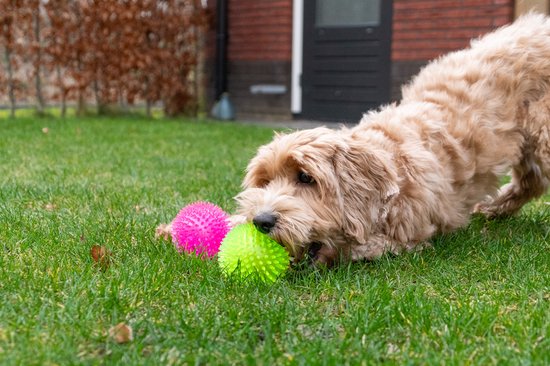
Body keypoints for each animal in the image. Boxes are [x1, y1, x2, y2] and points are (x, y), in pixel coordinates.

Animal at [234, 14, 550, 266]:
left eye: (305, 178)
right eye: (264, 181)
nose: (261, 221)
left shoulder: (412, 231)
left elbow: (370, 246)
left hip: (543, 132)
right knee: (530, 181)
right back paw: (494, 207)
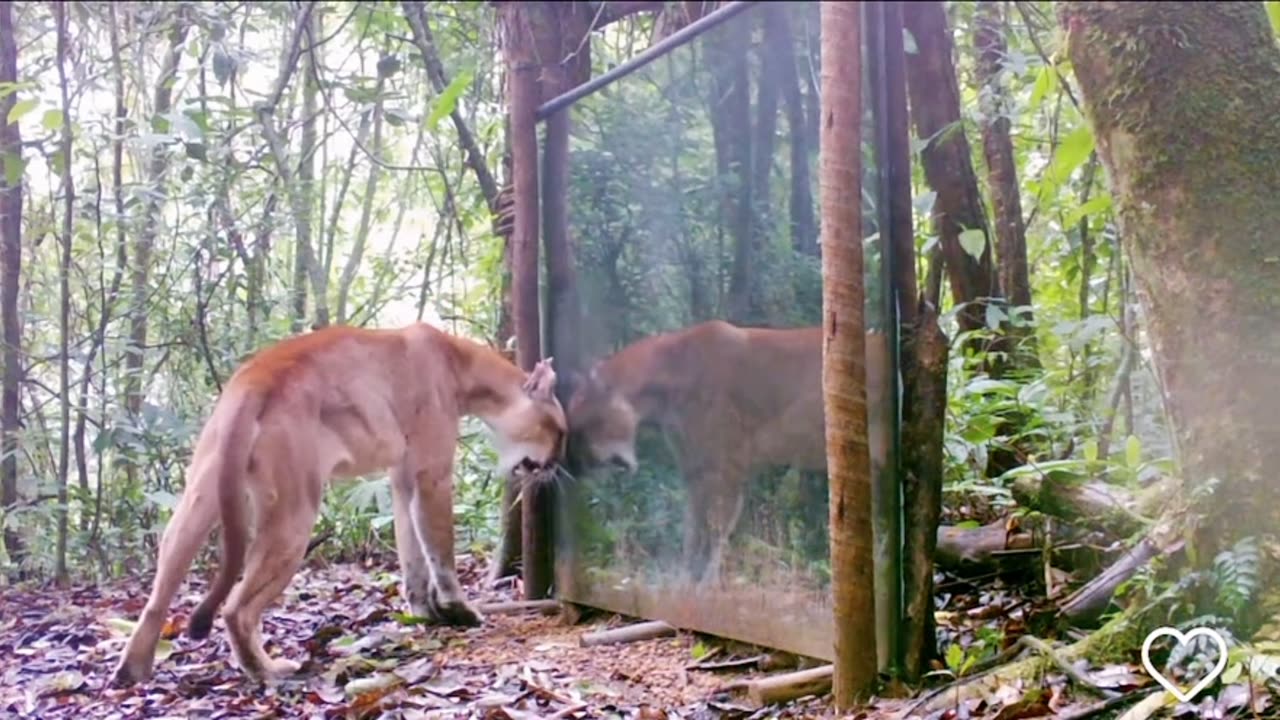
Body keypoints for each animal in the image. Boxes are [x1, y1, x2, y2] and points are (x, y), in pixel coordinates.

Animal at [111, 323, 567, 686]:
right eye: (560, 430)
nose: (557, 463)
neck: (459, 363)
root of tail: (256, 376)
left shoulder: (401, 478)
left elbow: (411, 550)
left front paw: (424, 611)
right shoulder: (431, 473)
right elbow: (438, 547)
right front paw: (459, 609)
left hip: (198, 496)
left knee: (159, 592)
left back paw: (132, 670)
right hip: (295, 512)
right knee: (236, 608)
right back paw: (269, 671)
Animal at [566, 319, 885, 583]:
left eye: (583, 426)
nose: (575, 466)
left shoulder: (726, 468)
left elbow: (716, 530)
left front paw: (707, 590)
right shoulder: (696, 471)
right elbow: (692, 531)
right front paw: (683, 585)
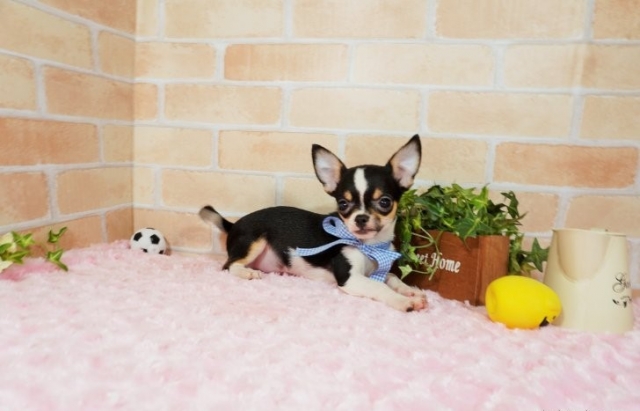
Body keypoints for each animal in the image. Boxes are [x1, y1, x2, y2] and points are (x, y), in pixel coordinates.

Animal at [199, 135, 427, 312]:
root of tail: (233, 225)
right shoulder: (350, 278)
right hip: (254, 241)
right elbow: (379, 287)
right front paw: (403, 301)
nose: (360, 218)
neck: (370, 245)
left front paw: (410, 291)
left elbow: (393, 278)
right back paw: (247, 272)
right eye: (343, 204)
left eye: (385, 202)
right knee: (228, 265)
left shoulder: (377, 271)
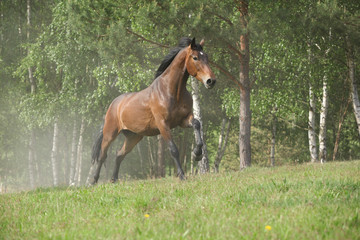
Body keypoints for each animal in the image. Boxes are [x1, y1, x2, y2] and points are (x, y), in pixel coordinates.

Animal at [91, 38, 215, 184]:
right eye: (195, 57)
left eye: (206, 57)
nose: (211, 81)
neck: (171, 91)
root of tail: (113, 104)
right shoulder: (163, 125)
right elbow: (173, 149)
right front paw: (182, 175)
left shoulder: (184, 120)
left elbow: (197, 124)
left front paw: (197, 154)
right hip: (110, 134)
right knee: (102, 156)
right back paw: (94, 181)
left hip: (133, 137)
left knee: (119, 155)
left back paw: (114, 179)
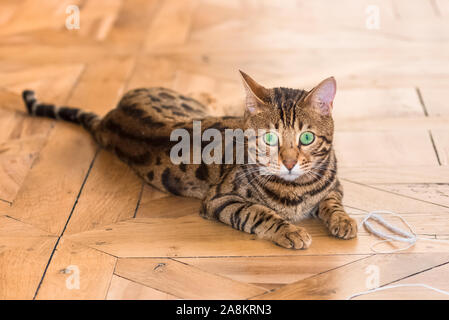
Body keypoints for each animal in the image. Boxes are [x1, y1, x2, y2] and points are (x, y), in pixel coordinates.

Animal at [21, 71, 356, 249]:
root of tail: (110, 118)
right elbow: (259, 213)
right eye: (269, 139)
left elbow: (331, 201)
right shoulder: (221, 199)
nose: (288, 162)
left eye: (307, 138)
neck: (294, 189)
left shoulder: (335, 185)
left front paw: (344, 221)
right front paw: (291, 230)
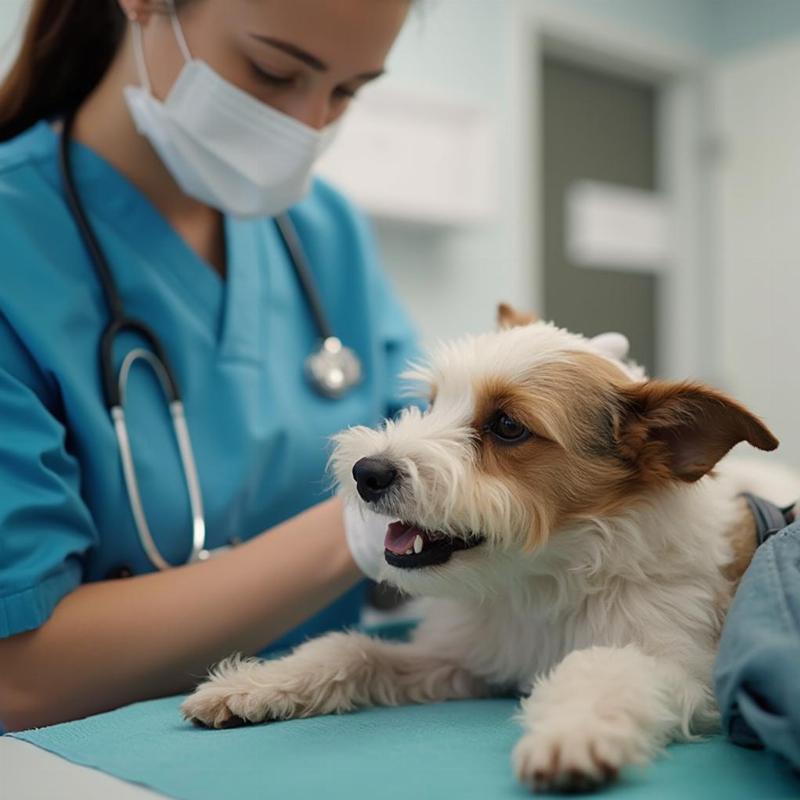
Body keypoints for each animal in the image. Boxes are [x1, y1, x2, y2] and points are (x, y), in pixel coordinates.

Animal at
--*--
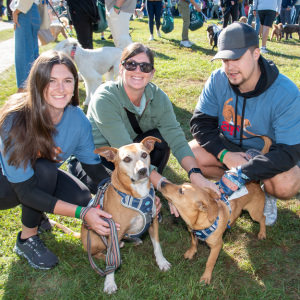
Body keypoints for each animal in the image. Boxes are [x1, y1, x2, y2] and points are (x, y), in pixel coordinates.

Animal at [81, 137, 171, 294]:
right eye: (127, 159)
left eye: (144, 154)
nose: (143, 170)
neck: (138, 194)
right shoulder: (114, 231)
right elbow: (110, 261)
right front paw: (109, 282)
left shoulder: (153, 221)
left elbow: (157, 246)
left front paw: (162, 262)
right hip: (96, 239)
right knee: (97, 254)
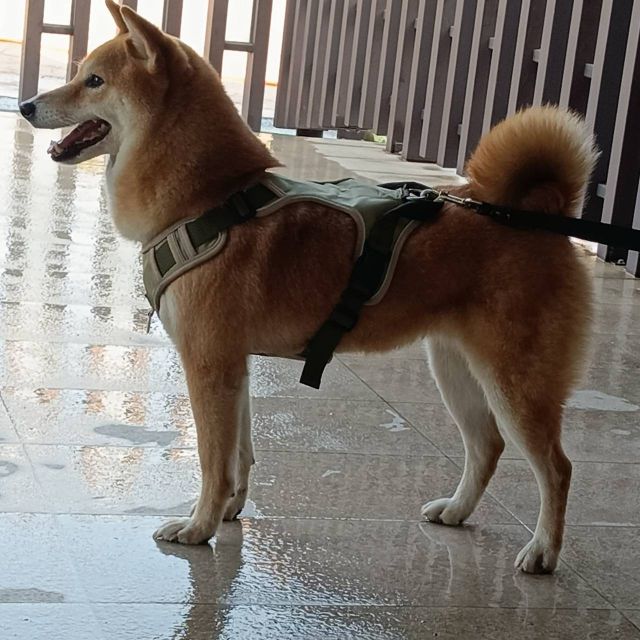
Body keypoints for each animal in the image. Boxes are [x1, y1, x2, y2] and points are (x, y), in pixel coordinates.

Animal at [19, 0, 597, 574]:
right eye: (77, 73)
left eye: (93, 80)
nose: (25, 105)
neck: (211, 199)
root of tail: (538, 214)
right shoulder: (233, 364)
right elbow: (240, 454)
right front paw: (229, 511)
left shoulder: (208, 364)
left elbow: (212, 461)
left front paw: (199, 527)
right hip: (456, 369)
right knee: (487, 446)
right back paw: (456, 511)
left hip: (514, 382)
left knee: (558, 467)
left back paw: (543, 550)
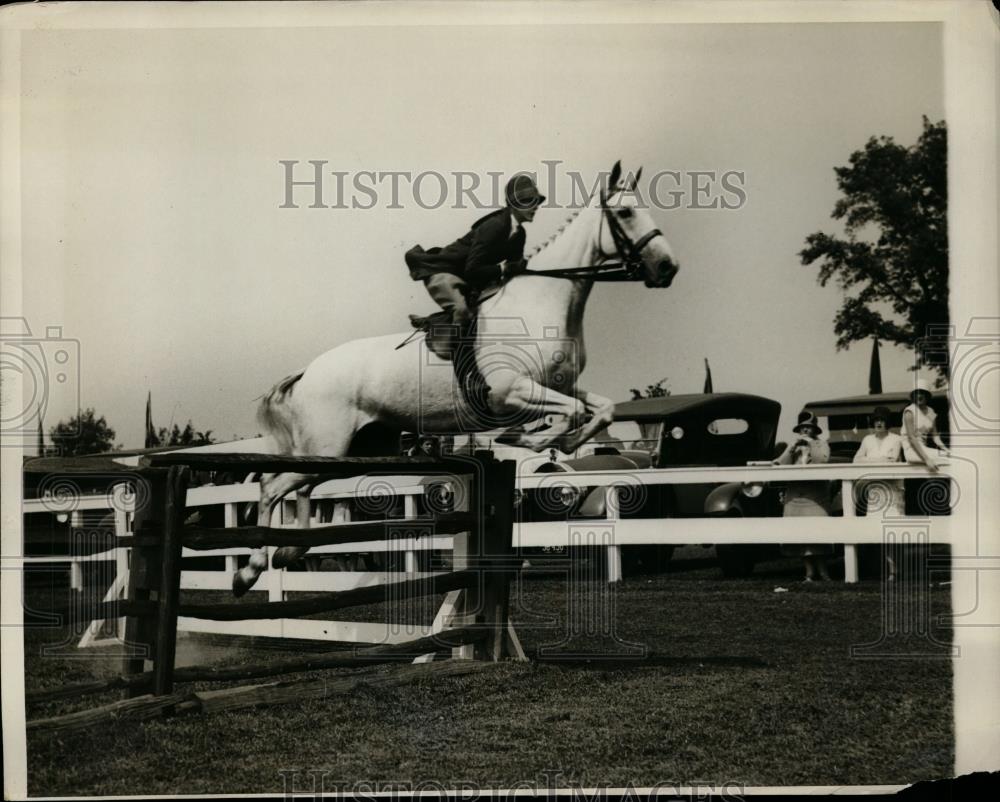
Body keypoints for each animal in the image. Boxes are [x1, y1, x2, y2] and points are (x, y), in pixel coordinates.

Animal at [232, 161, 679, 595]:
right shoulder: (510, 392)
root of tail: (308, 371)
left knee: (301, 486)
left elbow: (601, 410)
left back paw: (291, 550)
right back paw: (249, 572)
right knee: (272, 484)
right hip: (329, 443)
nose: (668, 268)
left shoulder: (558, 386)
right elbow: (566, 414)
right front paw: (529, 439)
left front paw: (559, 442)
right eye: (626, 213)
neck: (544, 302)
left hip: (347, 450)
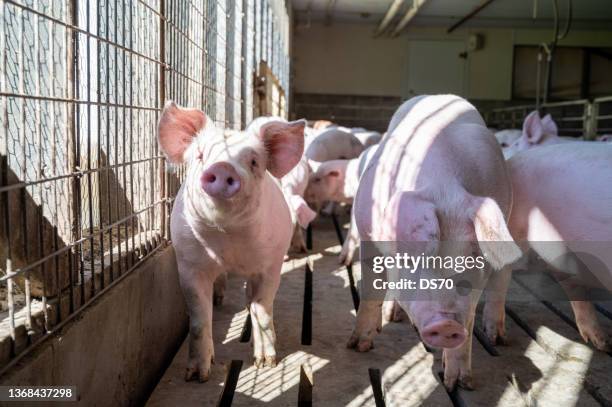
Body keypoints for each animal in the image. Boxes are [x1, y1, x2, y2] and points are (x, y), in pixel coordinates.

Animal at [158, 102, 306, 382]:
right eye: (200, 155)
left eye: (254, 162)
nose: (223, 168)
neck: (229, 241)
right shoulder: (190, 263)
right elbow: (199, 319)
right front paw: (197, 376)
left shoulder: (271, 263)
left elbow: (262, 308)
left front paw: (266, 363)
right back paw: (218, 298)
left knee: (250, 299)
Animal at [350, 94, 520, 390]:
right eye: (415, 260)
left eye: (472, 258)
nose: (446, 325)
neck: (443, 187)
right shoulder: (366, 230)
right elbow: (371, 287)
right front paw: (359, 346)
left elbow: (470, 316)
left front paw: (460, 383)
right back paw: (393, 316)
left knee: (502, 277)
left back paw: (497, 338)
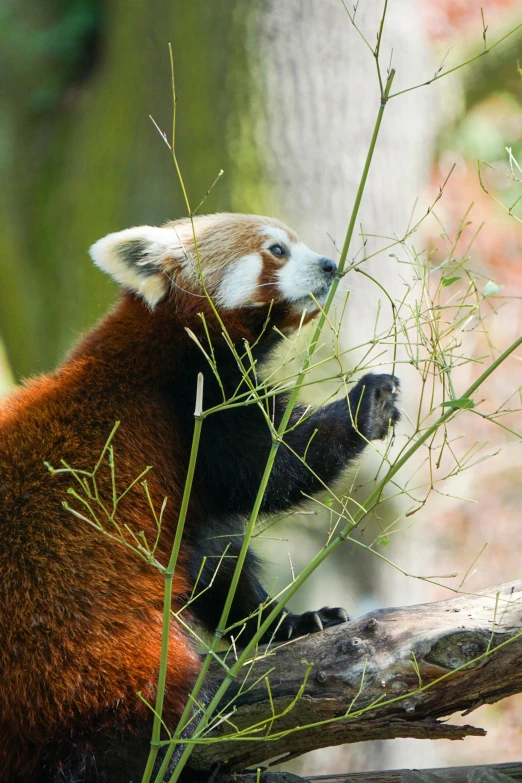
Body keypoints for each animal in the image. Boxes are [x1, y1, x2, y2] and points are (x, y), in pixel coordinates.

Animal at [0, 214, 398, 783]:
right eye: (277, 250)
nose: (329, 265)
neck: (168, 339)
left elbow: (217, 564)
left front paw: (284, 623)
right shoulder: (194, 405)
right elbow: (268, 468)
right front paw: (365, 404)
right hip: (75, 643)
--*--
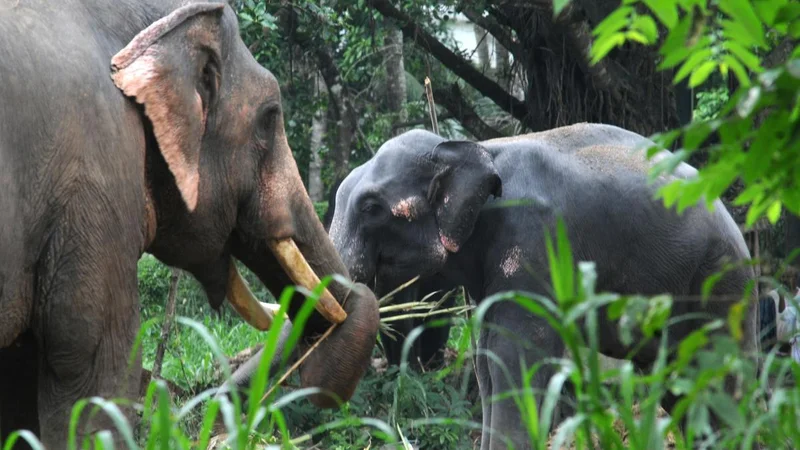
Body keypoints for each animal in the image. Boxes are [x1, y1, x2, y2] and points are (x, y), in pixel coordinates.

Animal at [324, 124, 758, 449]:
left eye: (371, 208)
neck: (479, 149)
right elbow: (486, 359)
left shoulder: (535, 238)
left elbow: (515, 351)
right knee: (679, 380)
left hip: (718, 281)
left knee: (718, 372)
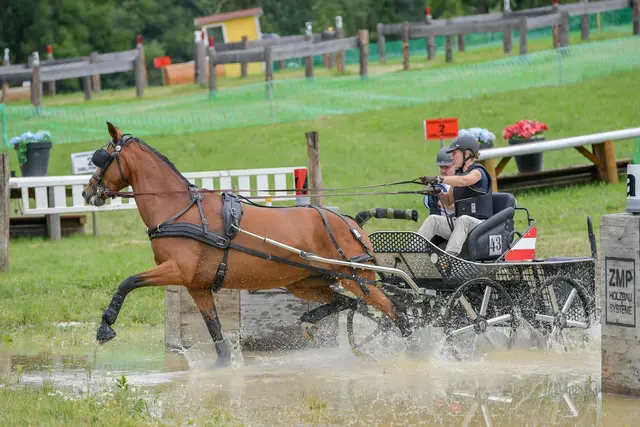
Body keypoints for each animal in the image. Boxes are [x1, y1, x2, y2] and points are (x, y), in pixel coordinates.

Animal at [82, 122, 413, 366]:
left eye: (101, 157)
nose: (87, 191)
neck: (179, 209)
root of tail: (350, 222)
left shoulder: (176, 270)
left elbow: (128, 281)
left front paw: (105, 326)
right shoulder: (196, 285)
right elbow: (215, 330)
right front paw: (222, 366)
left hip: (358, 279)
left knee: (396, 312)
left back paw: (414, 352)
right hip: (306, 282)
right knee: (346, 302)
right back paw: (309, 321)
--*--
**Problem to solve**
From the entries above, extract each line containing "root".

**Expected output**
root of tail: (256, 376)
root of tail: (233, 225)
root of tail: (113, 104)
root of tail: (110, 118)
root of tail: (538, 214)
root of tail: (308, 371)
root of tail: (350, 222)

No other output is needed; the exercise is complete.